Open JohnStrunk opened 6 years ago
I propose the plan of doing gluster-block CSI like https://github.com/gluster/gluster-csi-driver/issues/10#issuecomment-428669278
If we do it right, it should be much cleaner approach to keep the changes minimal in existing stacks!
Need inputs from people who are experienced already on this @SaravanaStorageNetwork @raghavendra-talur @humblec @obnoxxx ...
Finish implementation of gluster/gluster-block#140 and Build 'gluster-blockd+gluster-block-cli' as a separate container.
Nothing.
Implement CSI driver for gluster-block with same code from heketi, keeping the API almost similar.
Considering the API is almost similar, the StorageClass definition in PVC could be similar, so we can validate any tests which is already present to be utilized by this.
@pkalever @lxbsz @pranithk @Madhu-1 @aravindavk let me know your thoughts too.
Adding to it
This may be required if we don't want to do a 'ssh' to gluster-blockd container to execute gluster-block cli.
This can be done after we make all other changes in the build system and validate that the expected changes work as expected in build pipeline!
I propose the plan of doing gluster-block CSI like gluster/gluster-csi-driver#10 (comment)
I think it is reasonable to have (all) the provisioning handled by the CSI block driver. I'm still going to suggest separate drivers for heketi/gd2 so that we can avoid multiple codepaths and not pollute the StorageClass with a whichBackend: gd2
:smile: parameter. Instead, it would be handled at deploy time by starting the correct driver.
My main concern is that we think through all the request flows and make sure we can have g-b in its own DS that is separate from gd2 pods. We will also need to see if the DS will still need to use host network.

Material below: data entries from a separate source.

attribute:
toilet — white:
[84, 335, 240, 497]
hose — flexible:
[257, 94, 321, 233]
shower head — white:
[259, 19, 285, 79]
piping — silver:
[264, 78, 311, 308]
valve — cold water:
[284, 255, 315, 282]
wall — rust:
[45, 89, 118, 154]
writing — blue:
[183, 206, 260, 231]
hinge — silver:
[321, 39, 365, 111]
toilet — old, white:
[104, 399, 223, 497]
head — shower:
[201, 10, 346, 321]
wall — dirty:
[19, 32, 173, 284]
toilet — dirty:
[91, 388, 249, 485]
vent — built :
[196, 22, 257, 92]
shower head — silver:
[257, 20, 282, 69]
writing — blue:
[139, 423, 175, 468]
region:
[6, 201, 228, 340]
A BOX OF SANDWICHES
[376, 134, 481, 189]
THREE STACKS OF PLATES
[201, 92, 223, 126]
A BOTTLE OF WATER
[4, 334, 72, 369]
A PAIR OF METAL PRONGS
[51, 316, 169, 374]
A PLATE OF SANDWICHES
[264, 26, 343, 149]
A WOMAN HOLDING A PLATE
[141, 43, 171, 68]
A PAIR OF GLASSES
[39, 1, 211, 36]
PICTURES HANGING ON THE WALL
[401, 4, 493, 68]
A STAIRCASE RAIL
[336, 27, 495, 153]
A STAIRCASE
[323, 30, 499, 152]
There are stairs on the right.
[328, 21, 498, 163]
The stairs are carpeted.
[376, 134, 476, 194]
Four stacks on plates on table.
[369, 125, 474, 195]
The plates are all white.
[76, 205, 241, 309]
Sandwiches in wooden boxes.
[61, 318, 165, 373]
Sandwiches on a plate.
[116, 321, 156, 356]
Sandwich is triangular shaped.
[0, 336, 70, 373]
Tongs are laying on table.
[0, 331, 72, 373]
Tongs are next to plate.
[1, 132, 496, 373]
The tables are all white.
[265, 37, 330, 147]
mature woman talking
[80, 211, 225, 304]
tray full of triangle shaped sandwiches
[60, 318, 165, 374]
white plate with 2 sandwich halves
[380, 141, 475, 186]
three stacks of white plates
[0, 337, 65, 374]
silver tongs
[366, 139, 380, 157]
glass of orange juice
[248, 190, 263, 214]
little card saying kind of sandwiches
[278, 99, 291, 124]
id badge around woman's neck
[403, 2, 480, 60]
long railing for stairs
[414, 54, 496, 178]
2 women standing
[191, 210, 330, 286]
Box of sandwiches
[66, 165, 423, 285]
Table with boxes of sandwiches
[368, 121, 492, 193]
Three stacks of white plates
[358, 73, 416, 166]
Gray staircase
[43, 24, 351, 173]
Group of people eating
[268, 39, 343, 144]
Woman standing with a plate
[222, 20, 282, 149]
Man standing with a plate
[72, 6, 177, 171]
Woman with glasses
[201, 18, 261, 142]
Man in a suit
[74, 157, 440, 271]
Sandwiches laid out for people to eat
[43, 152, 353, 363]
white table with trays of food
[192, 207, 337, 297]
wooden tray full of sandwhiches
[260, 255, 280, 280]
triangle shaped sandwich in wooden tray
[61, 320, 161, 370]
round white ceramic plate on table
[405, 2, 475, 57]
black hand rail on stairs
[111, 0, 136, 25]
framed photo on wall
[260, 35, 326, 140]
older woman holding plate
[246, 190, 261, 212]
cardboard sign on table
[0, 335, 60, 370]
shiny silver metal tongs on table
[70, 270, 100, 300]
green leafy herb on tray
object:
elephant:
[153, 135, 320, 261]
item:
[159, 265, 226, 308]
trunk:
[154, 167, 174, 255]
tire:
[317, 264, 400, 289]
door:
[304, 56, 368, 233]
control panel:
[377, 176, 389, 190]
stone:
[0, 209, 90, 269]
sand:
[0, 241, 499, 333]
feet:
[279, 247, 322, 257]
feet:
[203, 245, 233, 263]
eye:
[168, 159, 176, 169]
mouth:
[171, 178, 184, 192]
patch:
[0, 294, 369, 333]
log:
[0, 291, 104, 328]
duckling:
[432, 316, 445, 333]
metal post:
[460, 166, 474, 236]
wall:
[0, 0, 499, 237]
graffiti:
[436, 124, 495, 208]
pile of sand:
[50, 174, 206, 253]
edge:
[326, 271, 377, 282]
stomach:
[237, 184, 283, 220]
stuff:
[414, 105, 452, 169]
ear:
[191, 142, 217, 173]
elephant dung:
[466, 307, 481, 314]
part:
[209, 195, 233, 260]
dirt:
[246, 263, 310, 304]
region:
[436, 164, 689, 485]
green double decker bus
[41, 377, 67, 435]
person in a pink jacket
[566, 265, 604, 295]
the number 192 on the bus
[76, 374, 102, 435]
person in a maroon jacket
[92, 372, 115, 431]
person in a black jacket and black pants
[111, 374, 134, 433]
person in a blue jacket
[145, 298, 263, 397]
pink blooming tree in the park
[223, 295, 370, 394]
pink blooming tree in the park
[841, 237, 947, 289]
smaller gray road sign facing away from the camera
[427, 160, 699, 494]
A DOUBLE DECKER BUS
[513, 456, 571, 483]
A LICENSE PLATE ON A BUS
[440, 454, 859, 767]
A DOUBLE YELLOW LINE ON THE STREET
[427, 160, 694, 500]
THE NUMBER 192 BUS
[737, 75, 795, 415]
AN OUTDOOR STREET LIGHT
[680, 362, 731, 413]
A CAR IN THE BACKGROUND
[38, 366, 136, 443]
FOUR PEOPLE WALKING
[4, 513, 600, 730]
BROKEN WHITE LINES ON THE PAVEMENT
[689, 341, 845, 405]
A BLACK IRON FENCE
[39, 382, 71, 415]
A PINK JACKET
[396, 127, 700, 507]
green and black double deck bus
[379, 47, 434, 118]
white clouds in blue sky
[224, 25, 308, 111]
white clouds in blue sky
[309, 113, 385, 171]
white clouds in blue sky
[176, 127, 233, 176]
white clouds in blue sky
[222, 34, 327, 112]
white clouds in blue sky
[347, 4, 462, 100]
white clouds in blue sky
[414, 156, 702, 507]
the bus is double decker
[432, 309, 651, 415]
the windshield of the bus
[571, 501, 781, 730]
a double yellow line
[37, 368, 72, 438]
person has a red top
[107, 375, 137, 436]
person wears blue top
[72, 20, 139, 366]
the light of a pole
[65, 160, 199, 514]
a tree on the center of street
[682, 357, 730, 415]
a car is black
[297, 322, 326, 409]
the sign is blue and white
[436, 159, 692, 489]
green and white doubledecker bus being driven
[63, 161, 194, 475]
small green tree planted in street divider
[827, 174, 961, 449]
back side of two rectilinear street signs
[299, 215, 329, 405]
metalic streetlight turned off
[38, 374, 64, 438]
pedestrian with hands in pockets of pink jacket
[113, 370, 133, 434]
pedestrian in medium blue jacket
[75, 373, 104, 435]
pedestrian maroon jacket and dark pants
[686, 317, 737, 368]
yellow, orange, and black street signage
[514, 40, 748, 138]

First of all, such design discussions are imho better held in a PR with a design document than in issues, since the issues eventually scatter the content and decisions over many comments. A PR with a doc always has the latest state in one place... And agreement will result in merging and you have a point the repo to go and check what was agreed upon.
Now for the design discussion:
The old stack (heketi/gd1) has the high level block-volume management functionality in heketi, in parallel to the volume functionality. It is also using the volume functionality to automagically manage the block-hosting volumes transparently in the background (if enabled). Here is the original end-to-end design for gluster-block in the old stack:
https://github.com/gluster/gluster-kubernetes/blob/master/docs/design/gluster-block-provisioning.md
Now questions for this new appraoch:
Why the requirement to separate the gluster and gluster-block containers at this stage?
The gluster server pods are no longer a DaemonSet and no longer use the host network. As such, if the backing storage supports it, these pods can float around the cluster as necessary to maintain availability. This gives us the potential to use kubernetes' built-in functionality to increase our resiliency. The iSCSI target is kernel code, making the above changes impractical for the g-b functionality (though I would love somebody to prove me wrong).
Why put the block-hosting-volume creation logic into the CSI driver and not into gd2?
g-b is just an application that uses gluster file storage (and happens to re-export that capacity). Separating the layers cleanly provides dev, maintenance, and deployment advantages. If the "setup" for g-b were added to gd2 via plugin or core functionality, it would mean g-b and gd2 development would be tied together. Since there are no other users of this functionality and the same tasks can be completed via the existing gd2 provisioning API, intertwining the two components seems to be a layer violation by pulling application functionality (g-b volume setup) into the lower-level storage system.
I understand the impulse to move all of heketi's functionality into gd2, but we are really just trying to move the functionality out of heketi (either up or down), choosing a location that makes the most sense for the architecture we're trying to build.
@obnoxxx @JohnStrunk Thanks for your thoughts!
For now, after further discussion with @Madhu-1 and @aravindavk, who had done some work in getting block-csi and gd2 plugin for g-b, It looks like getting gd2 plugin for block would be 'quicker' as @obnoxxx mentions. Also, it means, keeping the g-b API same in gd2 plugin, so CSI driver written to use this, would be essentially same for both gd2 based container, and heketi/gd1 based containers.
But, I agree with @JohnStrunk that it will create a dependency in gd2 for gluster-block, where it need not have it. Also while packaging I noticed that at least gluster-block
CLI should be packaged with gd2 container, even if we want to host gluster-blockd as a separate container. Note that gluster-block as of now doesn't build separate RPM for these. With a separate CSI driver dealing with gluster-block, gluster-block package would need to be installed only in CSI driver.
gd2 pods don't use host networking anymore. If they get packaged together, g-b would also not be using host network. Will it work in such an environment?
WIP design if we choose to integrate with Glusterd2 itself https://github.com/gluster/glusterd2/pull/1319
We need to document how we plan to integrate gluster-block w/ GCS in order to identify gaps that need to be closed for GCS-1.0.
Gluster pods are no longer DaemonSets, nor using host networking. Once we switch to block PVs, we can remove the nodeAffitity that locks the pods to a specific node. My understanding is that movable pods will not work for gluster-block currently.